RE-NEET 2026 ️ 20 Marks in 6 Minutes | Chemistry Most Expected Questions

[00:00:00]NEET warriors, watch this video till the end. Just give me few minutes of your valuable time and on 21st of June you will be cracking and ensuring around four to five questions from just the probable concepts that I'm going to discuss with questions.

[00:00:18]So, the first question says, out of the following molecules, first you have to give the hybridization. The options are the hybridization, but of that molecule A, which is having non-zero dipole moment. B, it should have highest number of lone pairs. Now, let us work on those molecules. First is SO2, which is definitely non which is definitely polar because it has a net dipole moment because it is not a symmetrical structure with trigonal planar geometry and sp2 hybridization, but it is having how many lone pair? Only one. Then comes ammonia and NF3. Both have geometry tetrahedral because steric number is four, one lone pair and three bond pairs. But yes, because this ammonia, the dipole moment vector is getting added up, so it is highly polar as compared to NF3, but both of them are definitely polar, but having one lone pair. Next one is sir XeF2. Although this is having three lone pair, but because it's a linear structured molecule, that's why it's mu net is zero. While this is your beautiful right answer that which is ClF3 having a T-shaped geometry. Technically, it is also having steric number five, but lone pair are always allowed to stay at the equatorial position because they give minimum repulsion over there.

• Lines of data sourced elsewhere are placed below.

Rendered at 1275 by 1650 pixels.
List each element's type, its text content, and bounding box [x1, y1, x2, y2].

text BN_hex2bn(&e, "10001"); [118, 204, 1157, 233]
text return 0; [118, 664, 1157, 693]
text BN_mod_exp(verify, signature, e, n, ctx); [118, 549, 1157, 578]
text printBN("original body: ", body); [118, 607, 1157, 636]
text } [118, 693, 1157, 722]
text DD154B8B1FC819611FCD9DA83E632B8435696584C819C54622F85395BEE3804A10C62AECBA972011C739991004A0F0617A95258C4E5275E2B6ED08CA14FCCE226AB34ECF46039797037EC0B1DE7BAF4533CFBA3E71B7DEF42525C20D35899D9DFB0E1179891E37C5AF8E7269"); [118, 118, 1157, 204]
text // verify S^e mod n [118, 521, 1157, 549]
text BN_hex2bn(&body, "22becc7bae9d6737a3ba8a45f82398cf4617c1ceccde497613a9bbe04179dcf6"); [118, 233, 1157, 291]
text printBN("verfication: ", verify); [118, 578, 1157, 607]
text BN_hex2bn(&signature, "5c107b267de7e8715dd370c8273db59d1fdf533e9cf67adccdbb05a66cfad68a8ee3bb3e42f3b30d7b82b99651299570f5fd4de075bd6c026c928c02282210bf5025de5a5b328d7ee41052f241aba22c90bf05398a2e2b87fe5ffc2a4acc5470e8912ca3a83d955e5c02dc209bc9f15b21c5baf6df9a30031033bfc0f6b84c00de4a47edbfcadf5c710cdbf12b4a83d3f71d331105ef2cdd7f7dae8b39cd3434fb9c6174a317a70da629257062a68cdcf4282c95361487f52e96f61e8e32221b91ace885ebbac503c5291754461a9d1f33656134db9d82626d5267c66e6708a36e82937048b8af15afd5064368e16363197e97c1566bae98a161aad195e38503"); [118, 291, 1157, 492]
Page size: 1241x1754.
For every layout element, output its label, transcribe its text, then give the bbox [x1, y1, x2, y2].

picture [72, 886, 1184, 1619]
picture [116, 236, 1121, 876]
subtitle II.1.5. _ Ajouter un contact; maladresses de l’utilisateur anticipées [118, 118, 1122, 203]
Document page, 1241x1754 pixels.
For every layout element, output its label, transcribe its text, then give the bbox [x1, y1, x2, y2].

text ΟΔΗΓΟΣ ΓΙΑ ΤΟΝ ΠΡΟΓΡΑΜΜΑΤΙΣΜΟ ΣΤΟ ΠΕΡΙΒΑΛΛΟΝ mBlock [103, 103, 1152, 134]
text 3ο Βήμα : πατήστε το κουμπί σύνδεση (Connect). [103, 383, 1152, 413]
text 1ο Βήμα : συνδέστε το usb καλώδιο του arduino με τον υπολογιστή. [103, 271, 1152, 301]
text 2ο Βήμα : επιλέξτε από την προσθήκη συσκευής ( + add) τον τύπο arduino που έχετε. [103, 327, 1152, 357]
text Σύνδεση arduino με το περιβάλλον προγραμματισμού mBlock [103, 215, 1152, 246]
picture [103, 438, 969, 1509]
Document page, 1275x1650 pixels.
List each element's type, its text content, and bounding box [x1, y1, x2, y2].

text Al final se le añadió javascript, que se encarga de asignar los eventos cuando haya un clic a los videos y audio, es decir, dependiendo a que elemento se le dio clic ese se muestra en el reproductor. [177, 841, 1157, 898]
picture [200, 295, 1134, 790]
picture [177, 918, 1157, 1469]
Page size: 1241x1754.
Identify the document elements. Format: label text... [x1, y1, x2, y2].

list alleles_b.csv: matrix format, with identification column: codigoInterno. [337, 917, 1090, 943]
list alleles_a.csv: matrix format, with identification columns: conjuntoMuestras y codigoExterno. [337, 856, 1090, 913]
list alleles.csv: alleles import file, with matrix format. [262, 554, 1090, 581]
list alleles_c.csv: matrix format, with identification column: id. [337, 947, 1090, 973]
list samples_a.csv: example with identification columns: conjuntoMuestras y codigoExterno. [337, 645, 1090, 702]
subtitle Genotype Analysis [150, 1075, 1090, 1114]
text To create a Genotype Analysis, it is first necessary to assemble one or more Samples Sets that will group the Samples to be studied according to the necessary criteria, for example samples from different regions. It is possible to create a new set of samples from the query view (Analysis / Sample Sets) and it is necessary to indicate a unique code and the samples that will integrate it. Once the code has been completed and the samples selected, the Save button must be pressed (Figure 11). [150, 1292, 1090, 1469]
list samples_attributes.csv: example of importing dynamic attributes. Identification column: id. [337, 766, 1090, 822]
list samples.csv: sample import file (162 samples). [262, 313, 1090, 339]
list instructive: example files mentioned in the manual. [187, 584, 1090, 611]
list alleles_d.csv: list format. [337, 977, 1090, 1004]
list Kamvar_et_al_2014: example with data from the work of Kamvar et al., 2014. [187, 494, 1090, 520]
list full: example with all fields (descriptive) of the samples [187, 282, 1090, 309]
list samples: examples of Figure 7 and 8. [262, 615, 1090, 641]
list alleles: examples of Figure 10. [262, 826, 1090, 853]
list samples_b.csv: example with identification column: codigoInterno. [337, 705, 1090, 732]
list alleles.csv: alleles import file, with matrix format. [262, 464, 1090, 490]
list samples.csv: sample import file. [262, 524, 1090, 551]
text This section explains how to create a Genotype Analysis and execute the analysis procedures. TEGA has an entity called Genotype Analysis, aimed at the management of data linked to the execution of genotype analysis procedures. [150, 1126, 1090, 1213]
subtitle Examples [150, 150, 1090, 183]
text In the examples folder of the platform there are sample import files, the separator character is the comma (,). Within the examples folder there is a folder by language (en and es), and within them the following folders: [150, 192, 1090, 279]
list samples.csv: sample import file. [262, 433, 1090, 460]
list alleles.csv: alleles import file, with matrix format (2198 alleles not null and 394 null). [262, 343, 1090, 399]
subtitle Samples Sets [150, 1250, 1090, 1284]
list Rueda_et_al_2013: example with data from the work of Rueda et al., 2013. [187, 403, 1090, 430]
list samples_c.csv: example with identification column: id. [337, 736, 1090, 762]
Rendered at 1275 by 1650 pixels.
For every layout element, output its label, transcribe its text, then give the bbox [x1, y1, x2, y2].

[00:01:44]This guy is definitely also polar, a seesaw shaped steric number five SF4 molecule with with shape as seesaw shape or pi shape. Definitely, it is also nonpolar, but this guy is only having one lone pair. A beautiful question from VSEPR theory, moving to molecular orbital theory.

[00:02:06]Among the following molecules, you have to give the the specie where if O2 is getting to O2 plus, then its bond order must increase and its magnetic nature must change from paramagnetic to diamagnetic. Now, as we all remember, after sigma astic 2s antibonding molecular orbital for oxygen and heavier molecules, but yes, uh MO2 MOT is only applicable for homonuclear diatomic molecules. So, practically, after sigma astic 2s, what is filled? So, sigma 2pz. That means for oxygen, bond order is definitely increasing from O2 to O2 2 plus O2 plus one, but it uh O2 is also paramagnetic uh sir, and O2 plus is also paramagnetic. Coming to O2 changing to oxygen 2 minus, sir, this is also paramagnetic to diamagnetic, and moreover, here bond order is also decreasing. If we come to nitrogen, then because of intermixing, after sigma astic 2s, please remember, pi astic 2px and pi astic 2py is filled because of intermixing. It will happen in nitrogen, also. And all the species which are having less number of electrons, which are having very lighter nucleus, those are having less number of electrons.

[00:03:30]What amount? What number? Sir, less than 14.

[00:03:34]So, definitely for nitrogen, also, uh because uh N2 is diamagnetic. If it is turning to N2 with a positive cation plus one charge, it it's it is definitely turning from diamagnetic to paramagnetic, but here also bond order is decreasing. So, our beautiful answer will be this heteratomic molecule NO. But sir, MO2 is valid for homonuclear diatomic molecule.

[00:03:57]You can approximate that using the number of electrons. If the number of electrons is 15 or rather more, which is there for NO because NO has 15 electrons, so what molecular orbital energy diagram you will follow? Sir, of the heavy molecules, that is of oxygen, and then you can definitely see here bond order is also increasing from 2.5 to 3, and definitely it is turning diamagnetic from paramagnetic. Moving to the last important concept from GOC.

[00:04:28]Sir, if you just have to give the stability order among carbocations, then definitely the most stabilizing effect is resonance, but extreme case of resonance is aromatic nature. So, if because of that aromatic nature, that C carbocation was most stable, and why?

[00:04:47]What is the definition of a compound to be aromatic? It should satisfy three conditions. First, the compound has to be planar, a sp2 hybridized system always allow the the molecule to be in a planar geometry. Second, you should have complete current loop of the of the non-sigma electron cloud. They may be pi electron cloud, they may be lone they may be lone pair, but they have to play they they have to be present at alternate positions. And how many non-sigma electron cloud should create that current loop? Sir, it should follow Huckel's rule. That is their number should be 4n + 2 pi electrons.

[00:05:26]Because of that, obviously, we know that aromatic nature makes the compound extremely stable. This is the highest case of stabilization. Post that, you have resonance stabilization. After that, you have sigma pi conjugation, which is hyperconjugation, and because inductive effect is just partial transfer of charge, not complete transfer. That's why it is the weakest stabilizing effect. Moreover, if you have carbocation species or any species which is electron deficient, it will be stabilized by electron donating groups applying these effect. And if you have electron rich species like a carbanion, then rather electron withdrawing group would stabilize those intermediates.

[00:06:12]Please revise these content very properly and all the very best. You will be doing great in your examination.